### REQUISITOS DAS TAREFAS
1. Enumere os fatores que, conforme o texto sobre a tutela militar, levaram à proscrição do PCB.
2. Retome o texto sobre a tutela militar e dê continuidade a ele a partir do ponto em que termina.

### TEXTO DO EXERCÍCIO
═══
A falta de uma cultura democrática, a permanência da lógica de “soluções pelo alto”, o sufocamento midiático do pensamento dissonante e a letargia dos incipientes movimentos populares levaram a proscrição do PCB e a consequente cassação de seus mandatos sem nenhuma resistência social.

A tutela militar

Capturados pelo americanismo, pós-FEB, a maioria do alto comando militar brasileiro rompe com Vargas, força sua destituição e impõe a candidatura do marechal Eurico Dutra (1883-1974), com o apoio do próprio Vargas, como sucessor.

Começa aí o espectro que, como uma espada de Dâmocles, continua pairando sobre as cabeças da sociedade brasileira.

A volta de Getúlio Vargas ao governo, derrotando o brigadeiro Eduardo Gomes (1896-1981), candidato da UDN, “nos braços do povo”, enfureceu os setores derrotados. Vargas começou a enfrentar resistências desde o início de seu mandato. Ao assumir posições mais progressistas, viu se constituir um verdadeiro consórcio midiático bombardeando diariamente as ações do governo.

Perseguido e humilhado pela quase inexistente resistência a sua proscrição o PCB, cai na clandestinidade e publica o célebre “Manifesto de Agosto”.
═══
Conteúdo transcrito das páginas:
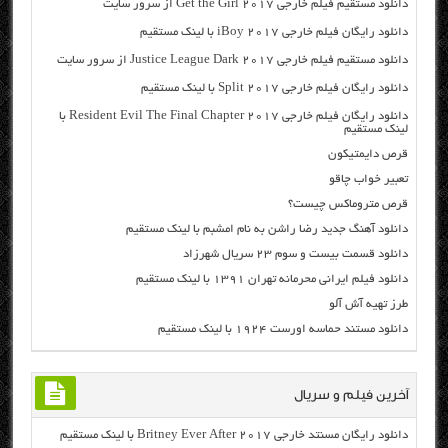
دانلود مستقیم فیلم خارجی Get the Girl 2017 از سرور سایت
دانلود رایگان فیلم خارجی iBoy 2017 با لینک مستقیم
دانلود مستقیم فیلم خارجی Justice League Dark 2017 از سرور سایت
دانلود رایگان فیلم خارجی Split 2017 با لینک مستقیم
دانلود رایگان فیلم خارجی Resident Evil The Final Chapter 2017 با
لینک مستقیم
قرص دایمتیکون
تعبیر خواب چاقو
قرص متروماکس چیست؟
دانلود آهنگ جدید رضا راشن به نام امشبم با لینک مستقیم
دانلود قسمت بیست و سوم ۲۳ سریال شهرزاد
دانلود فیلم ایرانی محرمانه تهران ۱۳۹۱ با لینک مستقیم
طرز تهیه آش آلو
دانلود مستند حماسه اورست ۱۹۲۴ با لینک مستقیم
آخرین فیلم و سریال
دانلود رایگان مسنتد خارجی Britney Ever After 2017 با لینک مستقیم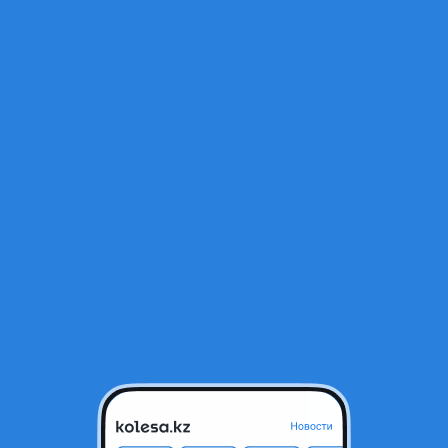
Открыт
 Sports Equator III
тся в архиве и может быть неактуальным.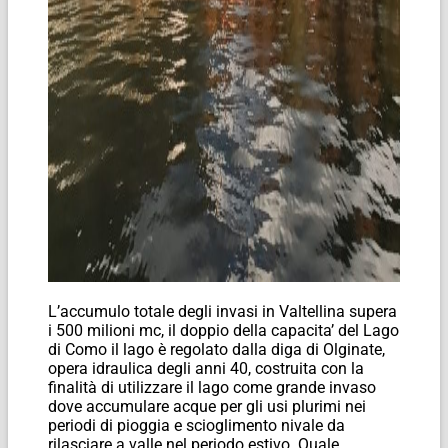
L’accumulo totale degli invasi in Valtellina supera
i 500 milioni mc, il doppio della capacita’ del Lago
di Como il lago è regolato dalla diga di Olginate,
opera idraulica degli anni 40, costruita con la
finalità di utilizzare il lago come grande invaso
dove accumulare acque per gli usi plurimi nei
periodi di pioggia e scioglimento nivale da
rilasciare a valle nel periodo estivo. Quale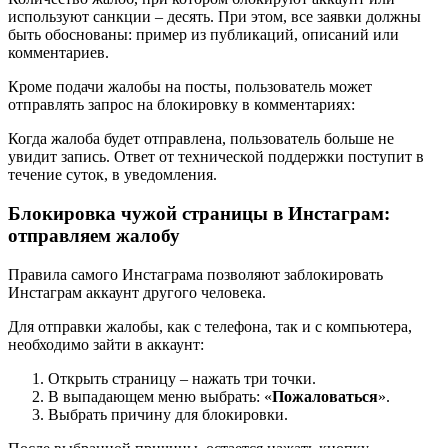
используют санкции – десять. При этом, все заявки должны
быть обоснованы: пример из публикаций, описаний или
комментариев.
Кроме подачи жалобы на посты, пользователь может
отправлять запрос на блокировку в комментариях:
Когда жалоба будет отправлена, пользователь больше не
увидит запись. Ответ от технической поддержки поступит в
течение суток, в уведомления.
Блокировка чужой страницы в Инстаграм:
отправляем жалобу
Правила самого Инстаграма позволяют заблокировать
Инстаграм аккаунт другого человека.
Для отправки жалобы, как с телефона, так и с компьютера,
необходимо зайти в аккаунт:
Открыть страницу – нажать три точки.
В выпадающем меню выбрать: «
Пожаловаться
».
Выбрать причину для блокировки.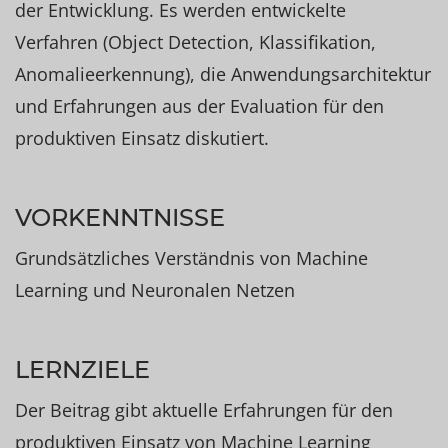
der Entwicklung. Es werden entwickelte
Verfahren (Object Detection, Klassifikation,
Anomalieerkennung), die Anwendungsarchitektur
und Erfahrungen aus der Evaluation für den
produktiven Einsatz diskutiert.
VORKENNTNISSE
Grundsätzliches Verständnis von Machine
Learning und Neuronalen Netzen
LERNZIELE
Der Beitrag gibt aktuelle Erfahrungen für den
produktiven Einsatz von Machine Learning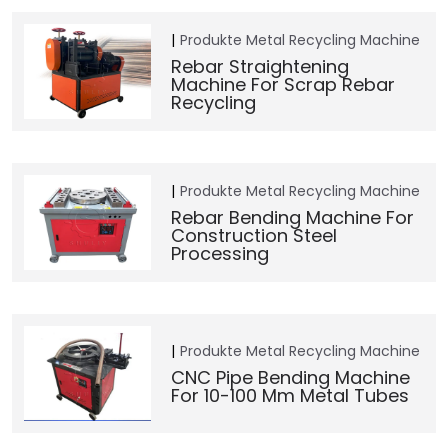
Produkte
Metal Recycling Machine
Rebar Straightening
Machine For Scrap Rebar
Recycling
Produkte
Metal Recycling Machine
Rebar Bending Machine For
Construction Steel
Processing
Produkte
Metal Recycling Machine
CNC Pipe Bending Machine
For 10-100 Mm Metal Tubes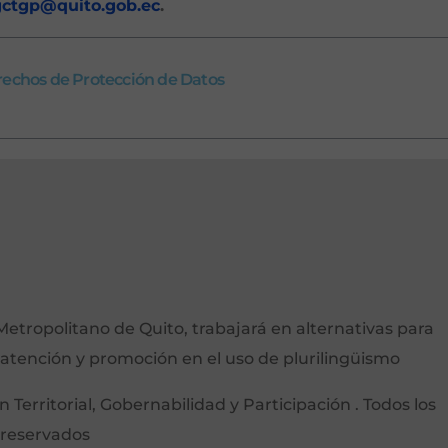
ctgp
@quito.gob.ec
.
erechos de Protección de Datos
etropolitano de Quito, trabajará en alternativas para
 atención y promoción en el uso de plurilingüismo
Territorial, Gobernabilidad y Participación . Todos los
 reservados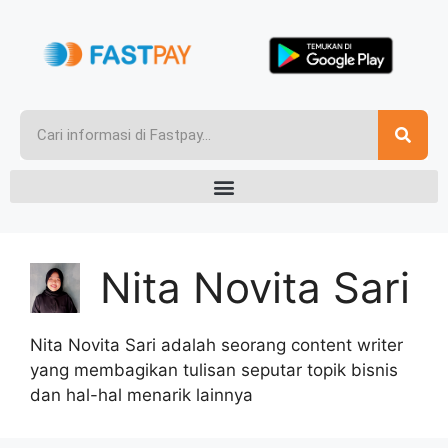
Nita Novita Sari
Nita Novita Sari adalah seorang content writer
yang membagikan tulisan seputar topik bisnis
dan hal-hal menarik lainnya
═══
### RESPOSTAS FORNECIDAS
1.
- A falta de uma cultura democrática
- A permanência da lógica de "soluções pelo alto"
- O sufocamento midiático do pensamento dissonante
- A letargia dos incipientes movimentos populares

2.
A radicalização do PCB o coloca em franca oposição a Dutra e a Getúlio – recém-eleito, no pleito de 1950. Ao assumir o governo, agora pelo voto popular, aparece um Vargas renovado. Empreende uma lógica de governo nacionalista-modernizante. Investe na industrialização – via substituição de importações e dá início a construção daquela que ainda hoje se mantém como a principal empresa nacional – a Petrobras.

Acossado pelos militares, pelo  udenismo e pela mídia, Vargas, após o “crime da rua Tonelero” que vitimou o major da aeronáutica Rubens Vaz, “segurança” de Carlos Lacerda (1914-1977), é levado ao suicídio.

A perplexidade e revolta popular criada com o sacrifício de Getúlio surpreendeu a todos os setores, inclusive o PCB. A massa enraivecida, quebrou carros da imprensa, depredou redações e “empastelou” até redações de jornais comunistas, pela franca oposição que estes faziam ao então presidente.

A reação popular de agosto de 1954, foi na opinião de vastos setores políticos e acadêmicos, o fato central que interrompeu a lógica golpista militar-midiático-empresarial, por 10 anos.

Freada a insatisfação popular, o jogo de poder se deu com a assunção ao governo do vice-presidente Café Filho (1899-1970), que articulado com as forças conservadoras foi um agente ativo na conspiração contra Vargas.

Nas eleições de 1955, as forças conservadoras lançaram a candidatura do ex-líder tenentista Juarez Távora (1898-1975), líder tenentista, convertido ao udenismo, pós-Vargas, de quem foi um fiel escudeiro antes de 1945. Certos da vitória nas urnas, a reação viu-se derrotada pelo mineiro Juscelino Kubitschek (1902-1976), tendo como vice o herdeiro político de Vargas, João Goulart (1919-1976).

Isolado e fragilizado, o PCB apoiou a chapa Juscelino-Jango e serviu de pretexto para que as forças conservadoras que perderam o pleito por meros 5% dos votos tentassem “impugnar” com o apoio de alguns quartéis a chapa vencedora.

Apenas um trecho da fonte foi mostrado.